• [DATA UNDER STUDY]
------------------------------------
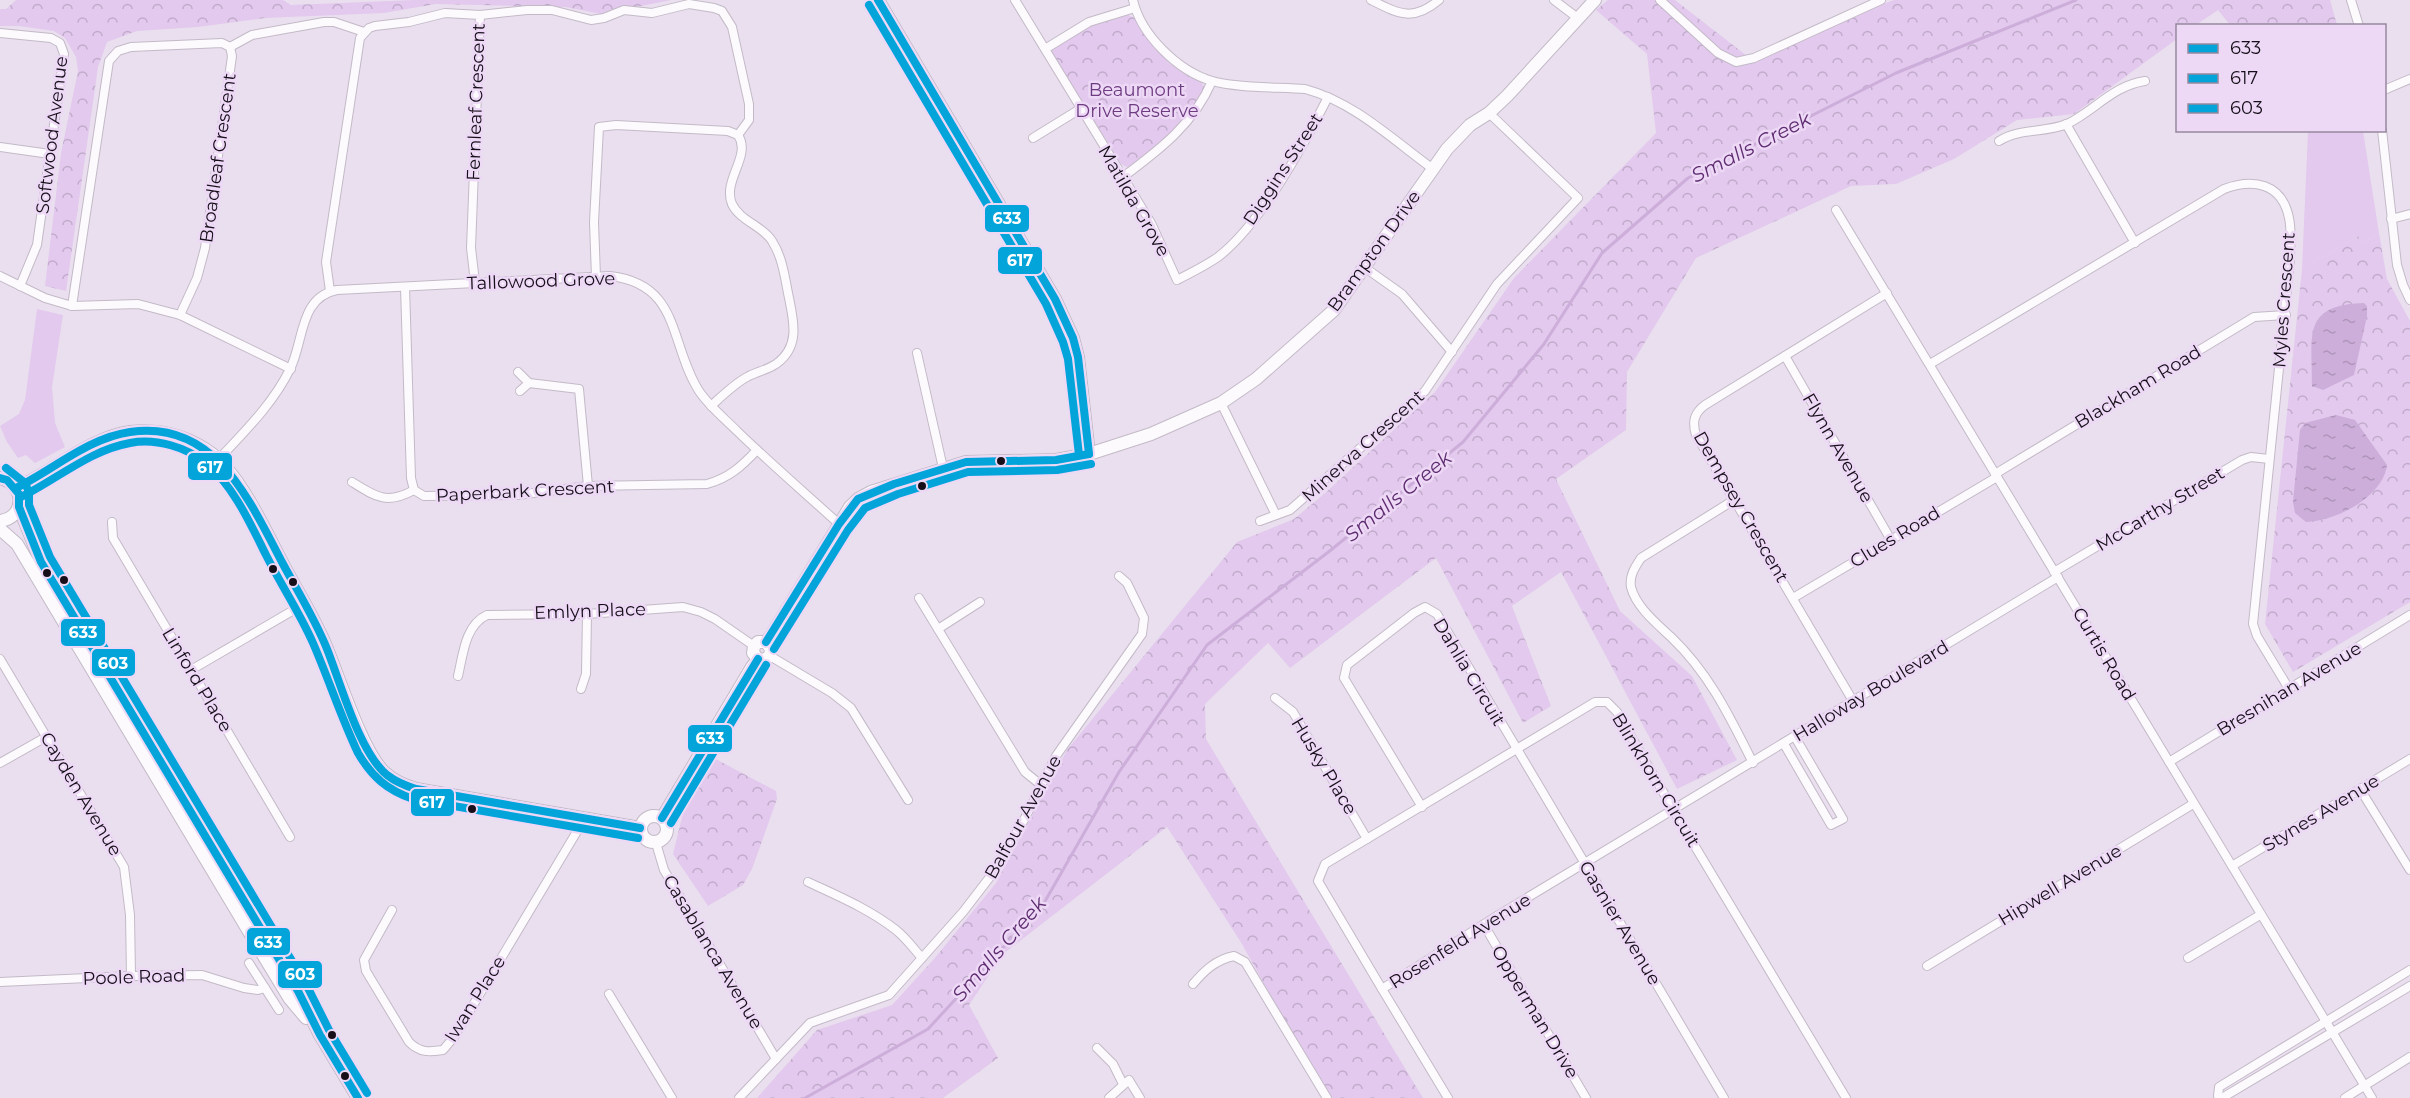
<svg xmlns="http://www.w3.org/2000/svg" width="2410" height="1098" font-family="Montserrat,sans-serif">
	<defs>
		<pattern id="forest-crowns" width="20" height="18" patternUnits="userSpaceOnUse" patternTransform="scale(1.5)"><rect width="20" height="18" fill="#e2c9ed"/><path d="M2 6a3 3 0 1 1 6 0M12 15a3 3 0 1 1 6 0" fill="none" stroke="#c1abcb"/></pattern>
		<pattern id="water-ripples" width="26" height="14" patternUnits="userSpaceOnUse" patternTransform="scale(1.5)"><rect width="26" height="14" fill="#cdaeda"/><path d="M2 4q2-2 4 0t4 0M15 11q2-2 4 0t4 0" fill="none" stroke="#af94ba"/></pattern>
	</defs>
	<rect width="100%" height="100%" fill="#eadfef"/>
	<g fill="#e2c9ed">
		<path d="M2308 131H2363L2379 233 2363 243 2358 236 2302 269Z"/>
		<path d="M37 309 63 315 52 387 55 423 65 447 35 463 26 455 18 458 7 442 0 426 19 414 25 400Z"/>
	</g>
	<g fill="url(#forest-crowns)">
		<path d="M16 0H283L291 5 415 0H671L601 14 566 7 436 4 384 13 265 18 198 27 137 31 107 42 98 67 66 291 45 286 61 153 78 71 76 57 65 38 54 31 19 26H0V9H6Z"/>
		<path d="M1608 0H1675L1747 56 1894 0H2330L2337 25H2230L2218 10 2196 25 2178 26 2177 39 2074 114 2017 120 1954 159 1896 184 1851 186 1696 258 1627 372 1626 430 1556 479 1620 611 1692 676 1737 760 1677 789 1561 572 1512 606 1551 706 1523 723 1436 558 1290 668 1268 643 1205 704 1206 739 1423 1098H1327L1242 944 1167 827 1003 954 969 1005 998 1058 943 1098H757L817 1030 892 1005 934 959 996 883 1067 750 1237 542 1294 519 1324 494 1435 392 1514 278 1656 133 1647 54 1596 10Z"/>
		<path d="M1128 15 1137 19 1142 31 1170 64 1200 80 1205 88C1187 120 1163 142 1134 165L1127 167 1121 164 1051 52 1052 47 1093 24Z"/>
		<path d="M2379 233 2387 279 2410 321V602L2293 672 2265 624 2302 269 2358 236 2363 243Z"/>
		<path d="M710 756 776 791 777 799 752 869 743 885 708 906 673 854 684 809Z"/>
	</g>
	<g fill="url(#water-ripples)">
		<path d="M2364 303 2367 306V316L2354 375 2323 390 2312 386C2313 337 2300 305 2364 303Z"/>
		<path d="M2336 415 2355 420 2387 465C2383 497 2336 521 2306 522L2295 513 2293 502 2300 430 2305 423Z"/>
	</g>
	<g fill="none" stroke-linecap="round" stroke-linejoin="round">
		<path stroke="#cdaeda" stroke-width="3" d="M805 1098 928 1029 1044 903 1119 772 1207 645 1331 550 1463 442 1544 344 1602 253 1688 178 1896 73 2076 0"/>
		<g stroke="#c3bac7" stroke-width="10">
			<g id="street">
				<path d="M1015 0 1151 223 1177 280C1191 273 1205 266 1218 257 1260 225 1304 145 1328 97"/>
				<path d="M1133 0C1141 35 1178 71 1212 81 1235 88 1280 87 1305 89 1354 102 1393 140 1433 169"/>
				<path d="M1371 0C1399 14 1413 22 1439 0"/>
				<path d="M1554 0 1579 19"/>
				<path d="M1660 0 1718 53 1736 62 1754 58 1881 0"/>
				<path d="M2351 0 2359 26"/>
				<path d="M480 15 527 10H552L591 20 604 18 624 10 652 13 689 4 714 8 722 11 732 27 749 104V120L738 135"/>
				<path d="M0 33 51 38 60 43 64 54 37 245 20 286"/>
				<path d="M230 47 252 35 324 22H334L364 32"/>
				<path d="M1045 49 1089 22 1135 8"/>
				<path d="M2384 90 2410 79"/>
				<path d="M2066 124 2135 243"/>
				<path d="M2382 130 2397 265 2403 285 2410 300"/>
				<path d="M1033 138 1080 109"/>
				<path d="M1999 141C2019 128 2045 133 2067 124 2094 111 2114 85 2145 81"/>
				<path d="M0 147 50 154"/>
				<path d="M1123 177C1159 150 1194 124 1212 81"/>
				<path d="M1836 210 2372 1098"/>
				<path d="M2391 219 2410 214"/>
				<path d="M1364 267 1402 294 1452 352"/>
				<path d="M0 276 45 298 72 306 138 304 180 315 291 369"/>
				<path d="M596 277 594 222 599 127 616 125 728 131 738 135C752 156 722 180 732 204 740 221 763 226 772 241 783 258 785 279 789 298 794 322 800 347 776 364 767 370 756 372 747 377 734 384 722 396 711 406"/>
				<path d="M405 287 411 478 414 490 424 496 518 495 588 486 707 484C729 478 742 466 757 450"/>
				<path d="M330 291 326 262 360 38 369 28 375 26 409 22 445 13 480 15 471 248 475 282"/>
				<path d="M72 306 109 61 118 51 131 47 222 43 230 47 232 56 205 248 197 278 180 315"/>
				<path d="M917 353 943 468"/>
				<path d="M1785 356 1891 540"/>
				<path d="M1930 364 2224 189C2253 178 2282 183 2289 218 2292 232 2290 247 2290 260L2253 624 2257 636 2289 689"/>
				<path d="M518 372 529 383 520 391"/>
				<path d="M529 383 579 389 588 486"/>
				<path d="M1221 403 1276 515"/>
				<path d="M218 460C244 432 273 404 290 369 304 342 299 297 337 290L610 276C681 284 669 344 699 391 709 406 724 418 737 431 770 463 805 493 839 524"/>
				<path d="M1995 474 2254 317 2286 315"/>
				<path d="M352 482C376 497 387 505 414 490"/>
				<path d="M1734 500 1641 558C1635 567 1629 576 1631 587 1636 607 1657 624 1671 637 1709 673 1730 717 1753 763"/>
				<path d="M1260 521 1290 510 1425 391 1497 284 1578 198 1489 113"/>
				<path d="M112 522 113 538 290 837"/>
				<path d="M2054 572 2242 460 2251 457 2269 459"/>
				<path d="M919 598 1025 772 1041 785"/>
				<path d="M1793 598 1997 477"/>
				<path d="M938 629 980 602"/>
				<path d="M770 656 832 693 851 708 908 800"/>
				<path d="M0 659 124 867 130 915 131 976"/>
				<path d="M191 670 304 604"/>
				<path d="M458 676C463 655 465 625 487 615L587 614 683 607 701 612 715 619 754 646"/>
				<path d="M581 689 586 674 587 614"/>
				<path d="M1275 698 1293 712 1367 839"/>
				<path d="M1853 701 1696 435C1692 422 1694 413 1705 405L1887 293"/>
				<path d="M1784 744 1831 825 1843 819 1795 737"/>
				<path d="M2169 762 2410 615"/>
				<path d="M0 763 46 737"/>
				<path d="M2360 789 2410 870"/>
				<path d="M1422 807 1344 678 1347 665 1414 613 1425 607 1437 614 1724 1098"/>
				<path d="M656 843 664 870 776 1059"/>
				<path d="M2232 866 2410 759"/>
				<path d="M808 882C838 896 869 909 896 930 906 938 914 949 922 958"/>
				<path d="M392 910 364 960 366 971 409 1042C420 1053 429 1052 443 1050L454 1037 585 818"/>
				<path d="M1484 925 1586 1098"/>
				<path d="M2188 958 2260 915"/>
				<path d="M249 963 279 1010"/>
				<path d="M1927 966 2193 804"/>
				<path d="M0 982 131 976 202 975 244 988 258 990 265 988"/>
				<path d="M1193 984C1204 971 1215 960 1234 956L1245 962 1327 1098"/>
				<path d="M1382 989 1318 881 1325 864 1595 702H1607L1617 712 1678 818 1846 1098"/>
				<path d="M609 994 672 1098"/>
				<path d="M1097 1048 1113 1064 1123 1084"/>
				<path d="M739 1098 810 1023 889 995 963 912 993 873 1025 818 1056 756 1142 634 1144 618 1127 583 1119 576"/>
				<path d="M1109 1098 1129 1080 1140 1098"/>
				<path d="M1448 1098 1382 989 1497 916 2058 577"/>
				<path d="M2221 1098 2218 1096 2219 1087 2410 970"/>
				<path d="M2222 1098 2410 986"/>
				<path d="M2345 1098 2410 1057"/>
			</g>
		</g>
		<g stroke="#c3bac7" stroke-width="14">
			<g id="secondary">
				<path d="M878 0 1055 299 1073 338 1078 357 1089 454"/>
				<path d="M0 478C25 484 27 517 0 521"/>
				<path d="M16 488C54 472 89 438 130 432 159 429 188 436 212 454 243 479 266 533 285 568 299 595 316 621 327 649 340 680 362 751 384 772 393 781 404 785 416 789L640 828"/>
				<path d="M19 507 41 562 298 991 320 1035 358 1098"/>
				<path d="M0 529 17 544 257 945 290 999 306 1018"/>
				<path d="M766 642 771 636 850 507 858 499 871 492 966 462 1056 460 1089 454 1151 434 1221 403 1256 379 1334 310 1447 149 1470 125 1489 113 1507 96 1595 0"/>
				<path d="M758 659 764 660 770 656 771 649 766 642"/>
				<path d="M758 659 753 653 754 646 758 642H766"/>
				<circle cx="654" cy="829" r="13"/>
				<path d="M662 818 752 667 758 659"/>
			</g>
		</g>
		<use href="#street" stroke="#fcfafd" stroke-width="8"/>
		<use href="#secondary" stroke="#fcfafd" stroke-width="12"/>
		<g stroke="#edd8f6" stroke-width="12">
			<g id="bus-1">
				<path d="M878 0 1055 299 1073 338 1078 357 1089 454"/>
				<path d="M0 478 7 480 19 494V507L41 562 298 991 320 1035 358 1098"/>
				<path d="M16 488C53 470 88 438 130 432 216 419 250 502 283 564 298 592 315 619 327 649 341 684 359 752 387 775 396 782 406 786 416 789L640 828"/>
				<path d="M766 642 839 524 858 499 894 484 966 462 1056 460 1089 454"/>
				<path d="M662 818 758 659"/>
			</g>
		</g>
		<g stroke="#edd8f6" stroke-width="12">
			<g id="bus-2">
				<path d="M869 5 1046 304 1063 342 1068 359 1079 455"/>
				<path d="M21 497C56 480 90 450 130 443 156 438 187 447 207 464 234 487 250 523 266 555 281 585 300 613 313 643 329 680 341 717 358 753 372 777 387 790 413 799L638 838"/>
				<path d="M774 649 848 530 865 508 898 494 968 472 1057 470 1091 464"/>
				<path d="M671 823 766 665"/>
			</g>
		</g>
		<g stroke="#edd8f6" stroke-width="12">
			<path id="bus-3" d="M6 468 25 483 29 492V505L50 557 307 986 329 1030 367 1093"/>
		</g>
		<use href="#bus-1" stroke="#02a4da" stroke-width="8"/>
		<use href="#bus-2" stroke="#02a4da" stroke-width="8"/>
		<use href="#bus-3" stroke="#02a4da" stroke-width="8"/>
	</g>
	<g fill="#160f19" stroke="#edd8f6" stroke-width="2">
		<circle cx="1001" cy="461" r="5"/>
		<circle cx="922" cy="486" r="5"/>
		<circle cx="273" cy="569" r="5"/>
		<circle cx="47" cy="573" r="5"/>
		<circle cx="64" cy="580" r="5"/>
		<circle cx="293" cy="582" r="5"/>
		<circle cx="472" cy="809" r="5"/>
		<circle cx="332" cy="1035" r="5"/>
		<circle cx="345" cy="1076" r="5"/>
	</g>
	<g text-anchor="middle" dominant-baseline="central" stroke-width="5" stroke-linejoin="round" paint-order="stroke">
		<g font-size="18" fill="#6d3b80" stroke="#edd8f6">
			<text x="1137" y="90">Beaumont<tspan x="1137" dy="21">Drive Reserve</tspan></text>
		</g>
		<g font-size="18" fill="#160f19" stroke="#edd8f6">
			<text transform="translate(476 102) rotate(-88)">Fernleaf Crescent</text>
			<text transform="translate(52 135) rotate(-83)">Softwood Avenue</text>
			<text transform="translate(218 158) rotate(-82)">Broadleaf Crescent</text>
			<text transform="translate(1283 169) rotate(-57)">Diggins Street</text>
			<text transform="translate(1134 201) rotate(60)">Matilda Grove</text>
			<text transform="translate(1374 251) rotate(-54)">Brampton Drive</text>
			<text transform="translate(541 281) rotate(-2)">Tallowood Grove</text>
			<text transform="translate(2284 300) rotate(-86)">Myles Crescent</text>
			<text transform="translate(2138 387) rotate(-31)">Blackham Road</text>
			<text transform="translate(1363 446) rotate(-42)">Minerva Crescent</text>
			<text transform="translate(1838 448) rotate(60)">Flynn Avenue</text>
			<text transform="translate(525 491) rotate(-3)">Paperbark Crescent</text>
			<text transform="translate(1741 507) rotate(60)">Dempsey Crescent</text>
			<text transform="translate(2160 509) rotate(-31)">McCarthy Street</text>
			<text transform="translate(1895 537) rotate(-31)">Clues Road</text>
			<text transform="translate(590 611) rotate(-2)">Emlyn Place</text>
			<text transform="translate(2104 654) rotate(59)">Curtis Road</text>
			<text transform="translate(1469 672) rotate(59)">Dahlia Circuit</text>
			<text transform="translate(197 680) rotate(59)">Linford Place</text>
			<text transform="translate(2289 689) rotate(-31)">Bresnihan Avenue</text>
			<text transform="translate(1871 691) rotate(-31)">Halloway Boulevard</text>
			<text transform="translate(1324 766) rotate(59)">Husky Place</text>
			<text transform="translate(1656 780) rotate(59)">Blinkhorn Circuit</text>
			<text transform="translate(81 794) rotate(59)">Cayden Avenue</text>
			<text transform="translate(2321 813) rotate(-31)">Stynes Avenue</text>
			<text transform="translate(1023 817) rotate(-61)">Balfour Avenue</text>
			<text transform="translate(2060 885) rotate(-31)">Hipwell Avenue</text>
			<text transform="translate(1620 923) rotate(59)">Gasnier Avenue</text>
			<text transform="translate(1460 941) rotate(-32)">Rosenfeld Avenue</text>
			<text transform="translate(713 952) rotate(59)">Casablanca Avenue</text>
			<text transform="translate(134 977) rotate(-2)">Poole Road</text>
			<text transform="translate(475 999) rotate(-58)">Iwan Place</text>
			<text transform="translate(1535 1012) rotate(59)">Opperman Drive</text>
		</g>
		<g font-size="20" font-style="italic" fill="#5d2b6f" stroke="#edd8f6">
			<text transform="translate(1751 147) rotate(-27)">Smalls Creek</text>
			<text transform="translate(1398 496) rotate(-39)">Smalls Creek</text>
			<text transform="translate(999 949) rotate(-49)">Smalls Creek</text>
		</g>
	</g>
	<g stroke="#edd8f6" stroke-width="2">
		<rect x="984" y="204" width="46" height="29" rx="6" fill="#02a4da"/>
		<rect x="997" y="246" width="46" height="29" rx="6" fill="#02a4da"/>
		<rect x="187" y="452" width="46" height="29" rx="6" fill="#02a4da"/>
		<rect x="60" y="618" width="46" height="29" rx="6" fill="#02a4da"/>
		<rect x="91" y="648" width="45" height="29" rx="6" fill="#02a4da"/>
		<rect x="687" y="724" width="46" height="29" rx="6" fill="#02a4da"/>
		<rect x="410" y="788" width="45" height="29" rx="6" fill="#02a4da"/>
		<rect x="246" y="927" width="45" height="29" rx="6" fill="#02a4da"/>
		<rect x="277" y="960" width="46" height="29" rx="6" fill="#02a4da"/>
	</g>
	<g font-size="16" text-anchor="middle" font-weight="bold" fill="#fff">
		<text x="1007" y="224">633</text>
		<text x="1020" y="266">617</text>
		<text x="210" y="473">617</text>
		<text x="83" y="638">633</text>
		<text x="113" y="669">603</text>
		<text x="710" y="744">633</text>
		<text x="432" y="808">617</text>
		<text x="268" y="948">633</text>
		<text x="300" y="980">603</text>
	</g>
	<rect x="2176" y="24" width="210" height="108" fill="#edd8f6" stroke="#97889e" stroke-width="1.5"/>
	<rect x="2188" y="44" width="30" height="9" fill="#02a4da" stroke="#97889e" stroke-width="1.5"/>
	<text x="2230" y="54" font-size="18" fill="#160f19">633</text>
	<rect x="2188" y="74" width="30" height="9" fill="#02a4da" stroke="#97889e" stroke-width="1.5"/>
	<text x="2230" y="84" font-size="18" fill="#160f19">617</text>
	<rect x="2188" y="104" width="30" height="9" fill="#02a4da" stroke="#97889e" stroke-width="1.5"/>
	<text x="2230" y="114" font-size="18" fill="#160f19">603</text>
</svg>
------------------------------------
• [BRIEF] Read the lines above. Gather those in which the string "water" is found.

• [OUTPUT]
		<pattern id="water-ripples" width="26" height="14" patternUnits="userSpaceOnUse" patternTransform="scale(1.5)"><rect width="26" height="14" fill="#cdaeda"/><path d="M2 4q2-2 4 0t4 0M15 11q2-2 4 0t4 0" fill="none" stroke="#af94ba"/></pattern>
	<g fill="url(#water-ripples)">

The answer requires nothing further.